Sebagai seorang yang ahli pembuat berbagai senjata, Mahesa Amping dapat mengetahui bahan apa yang digunakan untuk pembuatan keris kecil itu, tapi Mahesa Amping tidak menunjukkan keahliannya di depan kedua orang itu.
“Aku akan menyimpannya”, berkata Ki Sukasrana kepada Ki Ketut Areng sambil menerima keris kecil itu.
Namun belum lama mereka bercakap-cakap, terlihat empat orang lelaki tengah memapah seorang yang nampaknya telah pingsan mendekati rumah Ki Sukasrana.
“Itu anak buahku”, berkata Ki Sukasrana mengenali orang-orang yang datang.
“Ada apa dengan Tole?”, berkata Ki Sukasrana kepada salah seorang yang datang memapah kawannya itu.
“Tidak sengaja kami mendapatkan ular api dijaring kami, Tole bermaksud membuangnya, namun tiba-tiba saja ular api itu mematuk kakinya”, berkata salah seorang yang baru datang itu.
“Bawa Tole keatas pendapa, segera panggilkan Tabib Koneng kemari”, berkata Juragan Sukasrana kepada anak buahnya.
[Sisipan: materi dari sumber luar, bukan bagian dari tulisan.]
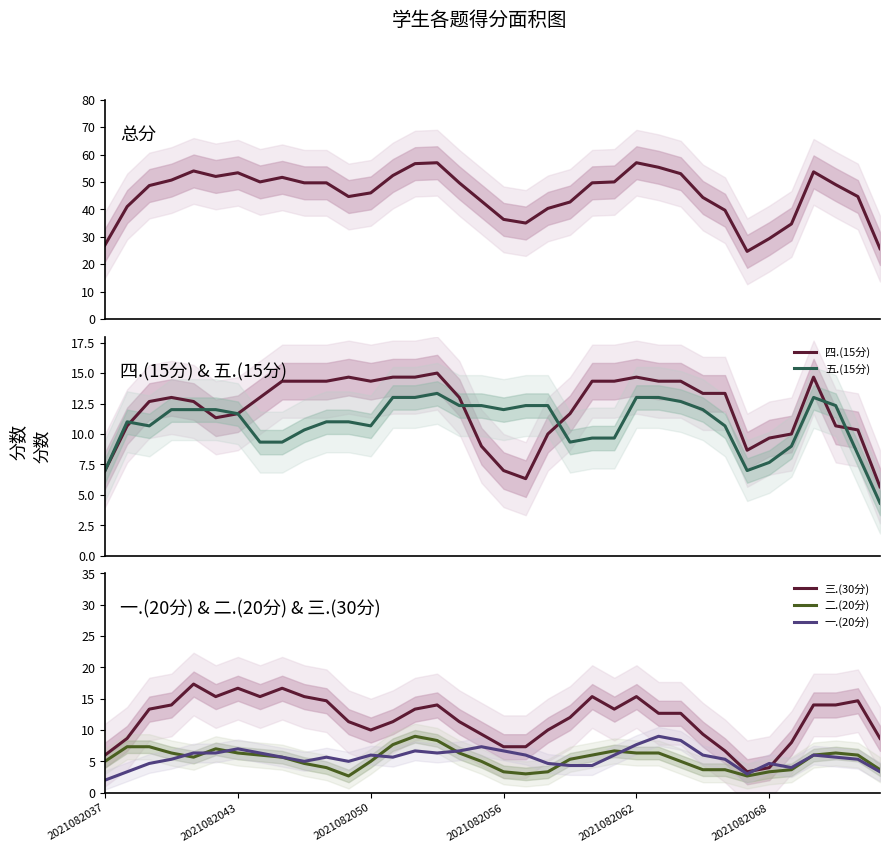

What is the highest value of the 五.(15分) series?

13.3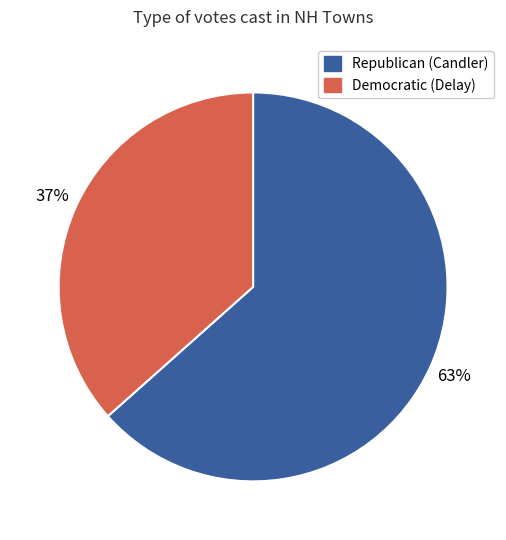

Is there a majority slice in this chart?

Yes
“Sudah tiga hari ini Tabib Koneng belum pulang mengantar istrinya ke rumah mertuanya di kampong kidul”, berkata salah seorang anak buah Ki Sukasrana.
“Badannya masih hangat, mungkin aku dapat mengobatinya”, berkata Mahesa Amping yang tanpa disuruh telah memeriksa badan orang yang tengah pingsan itu.
Terlihat Mahesa Amping mengeluarkan belati kecilnya dari balik pakaiannya. Dan dengan cekatan tangan Mahesa Amping telah mengerat bagian kaki yang terluka dipatuk ular. Dengan mimijat beberapa bagian tubuh orang yang telah pingsan itu, dan sedikit mengerahkan kesaktiannya, telapak tangan Mahesa Amping menempel di bagian yang terluka itu. Tidak begitu lama telah keluar darah hitam dari kaki yang terluka. “Racunnya telah keluar”, berkata Mahesa Amping ketika darah merah terlihat keluar dari bagian luka orang yang pingsan itu. ”Ambilkan segelas air”, berkata Mahesa Amping.
Maka salah seorang anak buah Ki Sukasrana masuk kedalam rumah, tidak lama kemudian sudah membawa semangkuk air.